Keep only the largest connected component in each label, for a label texture.

Parameters

• mesh –

• tex (label texture (S16, int)) –

• trash_label (value to replace non-principal components) –

Returns

out_tex

Return type

label texture

soma.aims.texturetools.set_texture_colormap(texture, colormap, cmap_name='custom', tex_max=None, tex_min=None, tex_index=0, col_mapping='all')

Set a colormap in a texture object header.

The texture object may be any kind of textured object: a TimeTexture instance, or a Volume.

Parameters

• texture (TimeTexture, Volume...) – The texture object should have a header() method.

• colormap (array, Volume, or filename) – The colormap may be provided as RGB or RGBA, and as an aims Volume object, or a numpy array, or as an image filename. It should be a 1D colormap (for now at least).

• cmap_name (str (optional)) – name of the colormap to be used in Anatomist.

• tex_max (float (optional)) – Max texture value to be mapped to the colormap bounds. It is used to scale the max value of the colormap in Anatomist. If not specified, the texture or volume max will be looked for in the texture object. Used only if col_mapping is “one”.

• tex_min (float (optional)) – Min texture value to be mapped to the colormap bounds. It is used to scale the max value of the colormap in Anatomist. If not specified, the texture or volume max will be looked for in the texture object. Used only if col_mapping is “one”.

• tex_index (int (optional)) – Texture index in the textured object

• col_mapping (str or None (optional)) – “all”: map the full texture range to the colormap bounds (default); “one”: one-to-one mapping between colors and values (int values); “none” or None: don’t force any mapping - anatomist will choose to use a histogram if needed.

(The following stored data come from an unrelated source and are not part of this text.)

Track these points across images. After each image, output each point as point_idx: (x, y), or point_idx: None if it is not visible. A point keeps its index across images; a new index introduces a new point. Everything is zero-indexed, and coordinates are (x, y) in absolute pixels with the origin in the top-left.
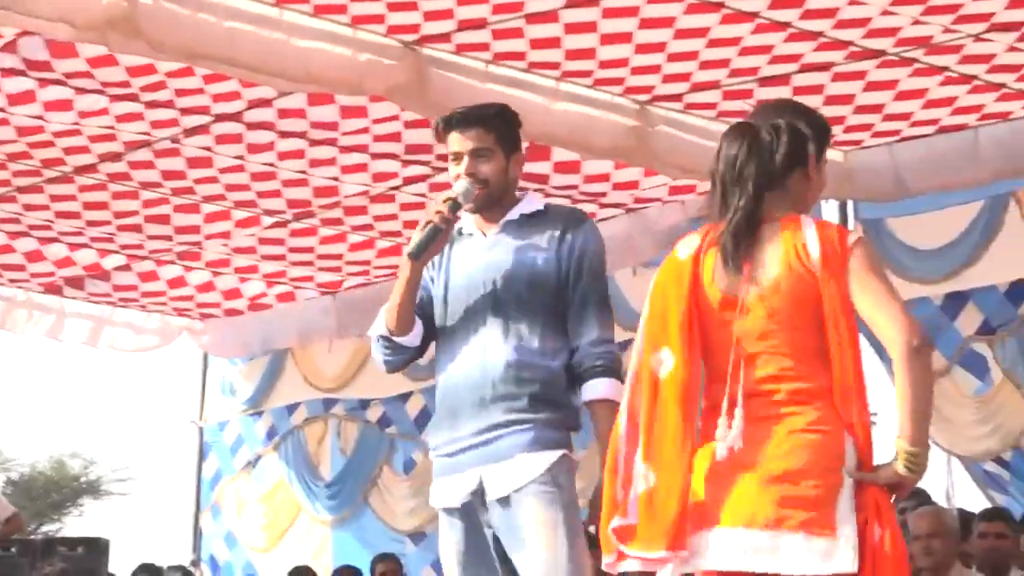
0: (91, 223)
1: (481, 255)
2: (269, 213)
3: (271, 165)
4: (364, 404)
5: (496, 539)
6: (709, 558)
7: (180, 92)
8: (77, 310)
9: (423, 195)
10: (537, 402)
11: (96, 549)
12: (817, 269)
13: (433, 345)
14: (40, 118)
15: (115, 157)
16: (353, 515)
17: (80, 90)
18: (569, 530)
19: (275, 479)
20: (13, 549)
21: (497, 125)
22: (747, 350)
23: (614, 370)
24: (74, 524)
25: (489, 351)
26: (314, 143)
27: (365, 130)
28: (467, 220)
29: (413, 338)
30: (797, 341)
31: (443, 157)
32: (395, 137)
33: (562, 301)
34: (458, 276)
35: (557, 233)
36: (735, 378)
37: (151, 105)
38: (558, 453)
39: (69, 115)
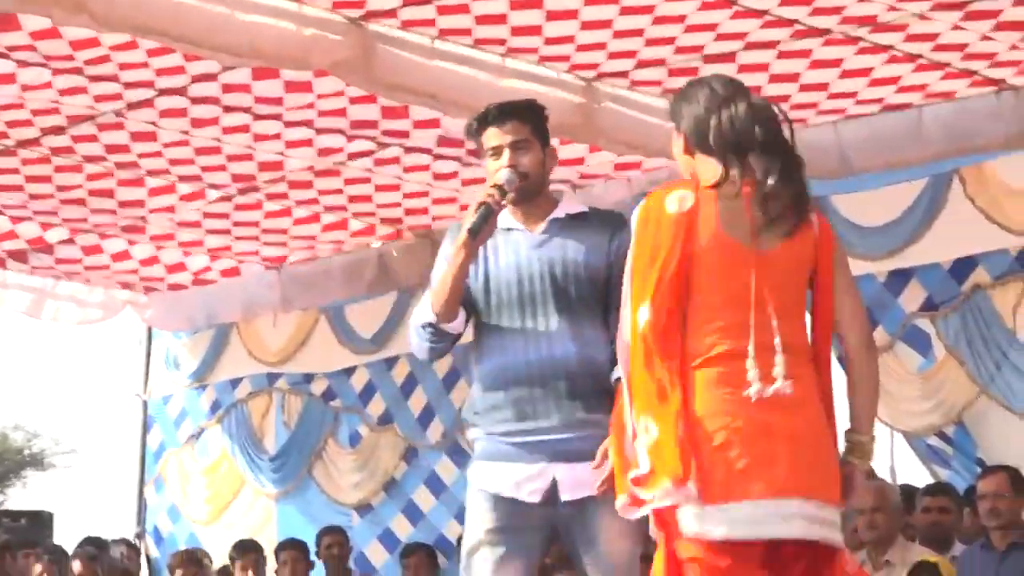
0: (34, 196)
1: (532, 250)
2: (214, 187)
3: (216, 139)
4: (308, 378)
5: (555, 534)
6: (767, 525)
7: (124, 66)
8: (19, 282)
9: (368, 170)
10: (606, 400)
11: (39, 521)
12: (815, 238)
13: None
14: None
15: (58, 131)
16: (297, 488)
17: (23, 63)
18: (637, 542)
19: (218, 452)
20: None
21: (531, 118)
22: (772, 302)
23: None
24: (17, 496)
25: (556, 344)
26: (259, 118)
27: (310, 105)
28: (505, 216)
29: (458, 324)
30: (801, 302)
31: (389, 132)
32: (340, 112)
33: (608, 298)
34: (504, 268)
35: (607, 234)
36: (765, 326)
37: (95, 79)
38: None
39: (12, 88)
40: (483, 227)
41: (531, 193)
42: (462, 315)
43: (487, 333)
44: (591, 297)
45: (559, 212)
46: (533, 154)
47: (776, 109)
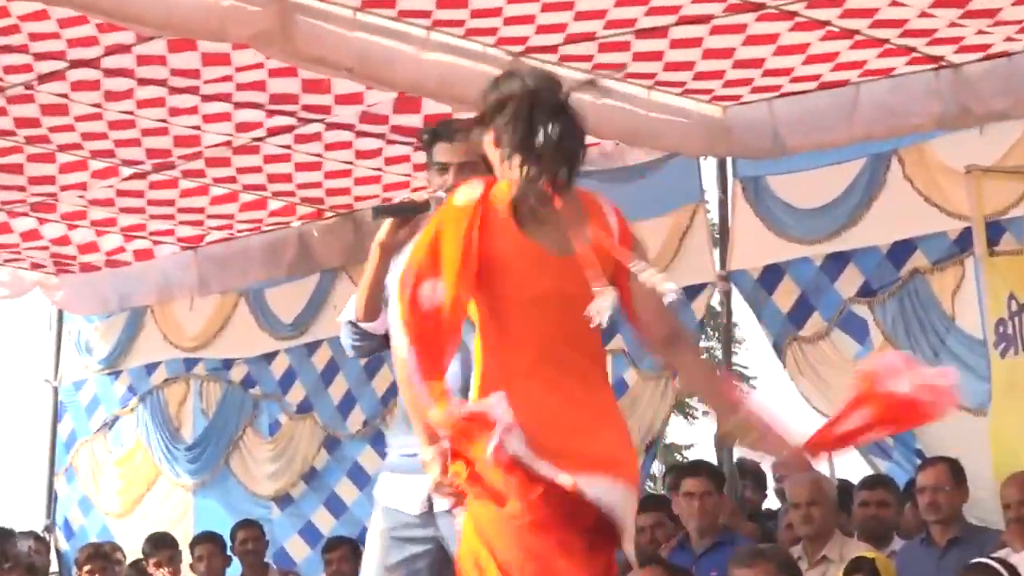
0: None
1: None
2: (127, 163)
3: (130, 113)
4: (227, 364)
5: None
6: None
7: (34, 36)
8: None
9: (288, 147)
10: None
11: None
12: (616, 242)
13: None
14: None
15: None
16: (215, 479)
17: None
18: None
19: (133, 441)
20: None
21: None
22: (573, 303)
23: None
24: None
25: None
26: (174, 91)
27: (228, 78)
28: None
29: (379, 325)
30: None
31: (310, 108)
32: (259, 86)
33: None
34: None
35: None
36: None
37: (3, 50)
38: None
39: None
40: (390, 241)
41: None
42: (383, 317)
43: None
44: None
45: None
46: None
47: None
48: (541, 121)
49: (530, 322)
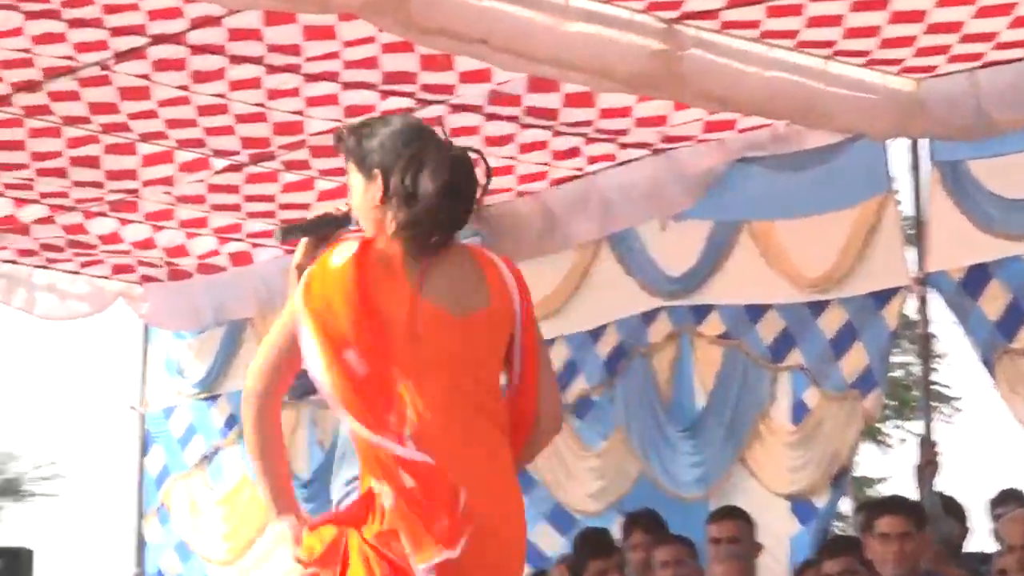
0: (4, 167)
1: None
2: (220, 154)
3: (221, 96)
4: None
5: None
6: None
7: (109, 8)
8: None
9: None
10: None
11: (17, 562)
12: (515, 303)
13: None
14: None
15: (32, 87)
16: None
17: None
18: None
19: (238, 477)
20: None
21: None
22: (476, 367)
23: None
24: None
25: None
26: (273, 70)
27: (335, 55)
28: None
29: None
30: (497, 367)
31: (430, 87)
32: (371, 63)
33: None
34: None
35: None
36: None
37: (75, 24)
38: None
39: None
40: (307, 263)
41: None
42: None
43: None
44: None
45: None
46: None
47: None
48: (433, 174)
49: (428, 386)
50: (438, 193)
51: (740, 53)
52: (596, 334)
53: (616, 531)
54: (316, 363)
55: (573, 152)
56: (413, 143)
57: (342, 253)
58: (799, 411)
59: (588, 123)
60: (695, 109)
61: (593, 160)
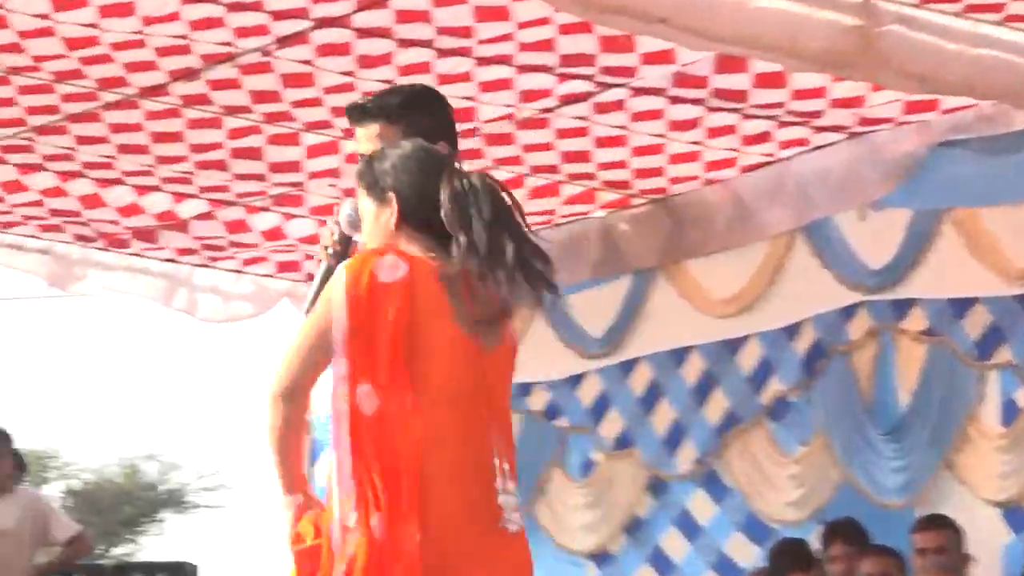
0: (162, 160)
1: None
2: None
3: (389, 83)
4: (525, 389)
5: None
6: None
7: None
8: (146, 267)
9: (584, 118)
10: None
11: None
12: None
13: None
14: (94, 26)
15: (190, 75)
16: None
17: None
18: None
19: None
20: None
21: (398, 116)
22: (502, 406)
23: None
24: (153, 545)
25: None
26: (443, 54)
27: (508, 37)
28: None
29: None
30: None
31: (610, 70)
32: (547, 45)
33: None
34: None
35: None
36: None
37: (234, 8)
38: None
39: (130, 22)
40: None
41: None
42: None
43: None
44: None
45: None
46: None
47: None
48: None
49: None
50: (491, 223)
51: (943, 28)
52: (791, 331)
53: (814, 542)
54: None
55: (764, 136)
56: (427, 166)
57: (390, 270)
58: (1010, 412)
59: (780, 105)
60: (893, 90)
61: (785, 145)
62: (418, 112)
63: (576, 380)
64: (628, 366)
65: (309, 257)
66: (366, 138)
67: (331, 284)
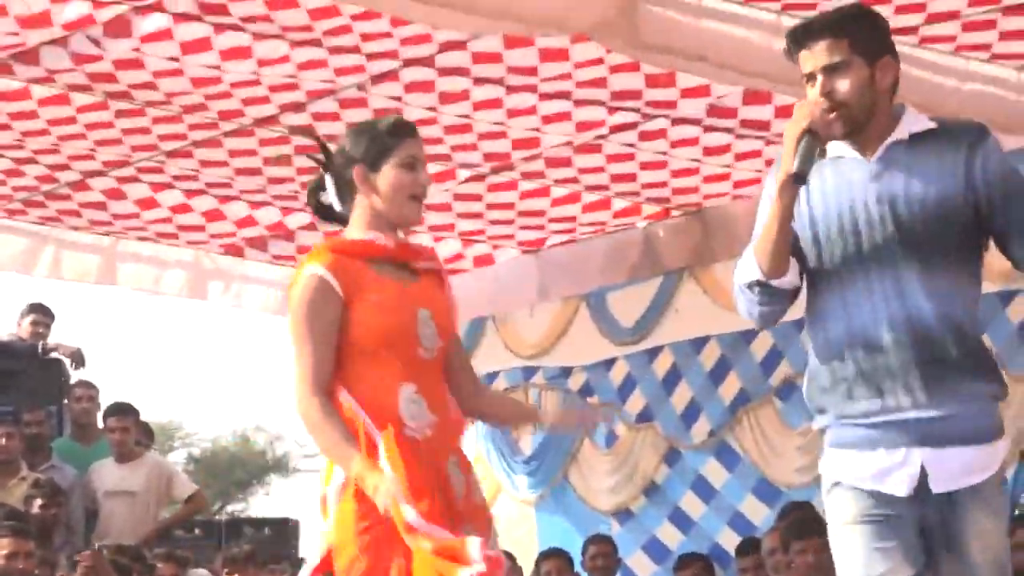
0: (273, 180)
1: (868, 183)
2: (464, 167)
3: (466, 116)
4: (566, 372)
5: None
6: None
7: (366, 36)
8: (260, 275)
9: (631, 144)
10: (982, 370)
11: (285, 531)
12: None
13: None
14: (216, 67)
15: (297, 108)
16: (553, 493)
17: (259, 36)
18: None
19: (472, 456)
20: (197, 530)
21: (849, 30)
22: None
23: None
24: (260, 504)
25: (909, 301)
26: (512, 90)
27: (567, 75)
28: (834, 143)
29: (792, 278)
30: None
31: (654, 103)
32: (600, 82)
33: (976, 237)
34: (837, 208)
35: (963, 151)
36: None
37: (335, 51)
38: (1005, 443)
39: (247, 64)
40: (806, 167)
41: (858, 122)
42: (795, 266)
43: (821, 291)
44: (946, 238)
45: (900, 133)
46: (854, 76)
47: None
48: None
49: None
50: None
51: (936, 66)
52: (800, 324)
53: (818, 505)
54: None
55: None
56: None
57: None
58: None
59: None
60: None
61: None
62: (862, 23)
63: (609, 364)
64: (654, 353)
65: None
66: (813, 57)
67: None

soma.aims.texturetools.set_texture_labels(texture, labels, tex_index=0)

Set a labels list or dict in a texture object header.

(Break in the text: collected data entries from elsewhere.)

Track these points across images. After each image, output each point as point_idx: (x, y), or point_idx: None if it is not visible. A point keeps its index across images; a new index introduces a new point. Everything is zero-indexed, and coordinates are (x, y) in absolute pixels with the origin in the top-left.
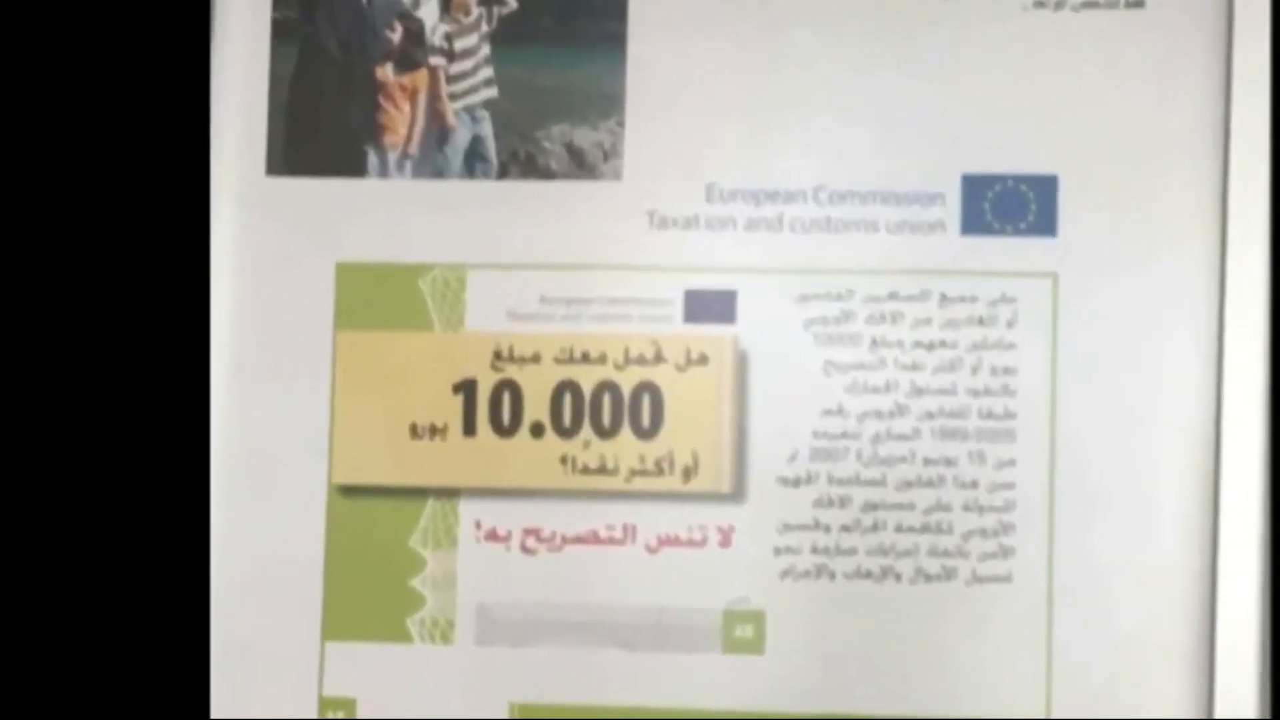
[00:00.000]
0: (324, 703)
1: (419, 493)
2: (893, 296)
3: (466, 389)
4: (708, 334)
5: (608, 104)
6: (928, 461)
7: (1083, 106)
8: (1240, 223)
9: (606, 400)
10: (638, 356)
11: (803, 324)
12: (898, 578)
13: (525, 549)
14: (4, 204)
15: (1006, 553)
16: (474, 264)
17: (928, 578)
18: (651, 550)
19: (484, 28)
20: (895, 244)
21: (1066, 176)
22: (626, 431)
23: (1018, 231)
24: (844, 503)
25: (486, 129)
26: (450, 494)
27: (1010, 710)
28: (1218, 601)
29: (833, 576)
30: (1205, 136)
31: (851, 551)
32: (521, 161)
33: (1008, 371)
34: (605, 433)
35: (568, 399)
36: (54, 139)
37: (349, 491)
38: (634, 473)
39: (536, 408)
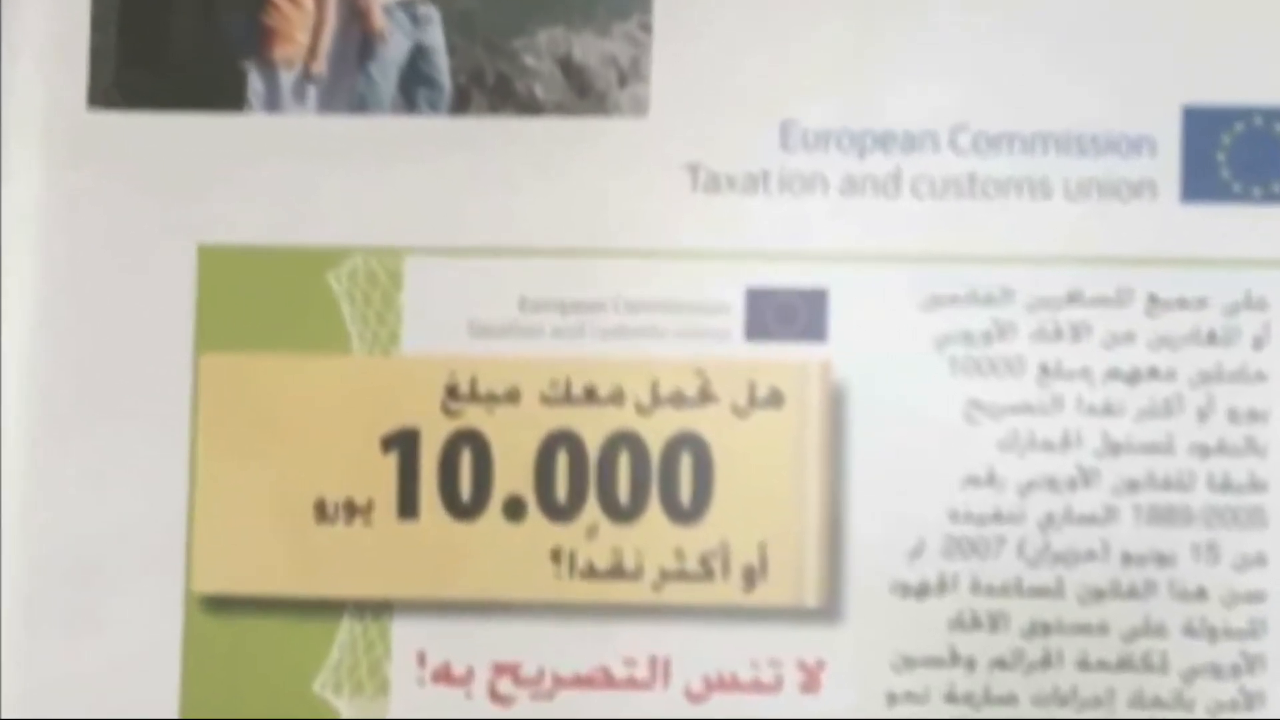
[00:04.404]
0: None
1: (329, 608)
2: (1074, 299)
3: (403, 445)
4: (783, 358)
5: None
6: (1129, 559)
7: None
8: None
9: (624, 462)
10: (673, 394)
11: (933, 342)
12: None
13: (496, 696)
14: None
15: (1252, 701)
16: (415, 248)
17: None
18: (695, 698)
19: None
20: (1078, 217)
21: None
22: (656, 511)
23: (1270, 197)
24: (997, 623)
25: (435, 35)
26: (378, 610)
27: None
28: None
29: None
30: None
31: (1010, 700)
32: (490, 87)
33: (1255, 417)
34: (622, 513)
35: (562, 460)
36: None
37: (218, 606)
38: (667, 575)
39: (514, 474)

The texture object may be any kind of textured object: a TimeTexture instance, or a Volume.

Parameters

• texture (TimeTexture, Volume...) – The texture object should have a header() method.

• labels (list ot dict) – Values are labels strings. Keys are ints. It may be either a list (keys are list indices) or a dict.

• tex_index (int (optional)) – Texture index in the textured object

soma.aims.texturetools.vertex_texture_to_polygon_texture(mesh, tex, allow_cut=False)

Make a “polygon texture” from a vartex-based label texture. A polygon texture has a value for each polygon.

For a given polygon the value is taken as the majority of values on its vertices. If an absolute majority cannot be obtained, the mesh polygons may be cut to avoid losing precision. This is done if allow_cut is True.

When allow_cut is False, the returned value is the polygon texture. It may work on meshes of any polygon size (triangles, quads, segments…)

When allow_cut is True, the returned value is a tuple:

• polygon texture

• new mesh with possibly split triangles

It only works for meshes of triangles.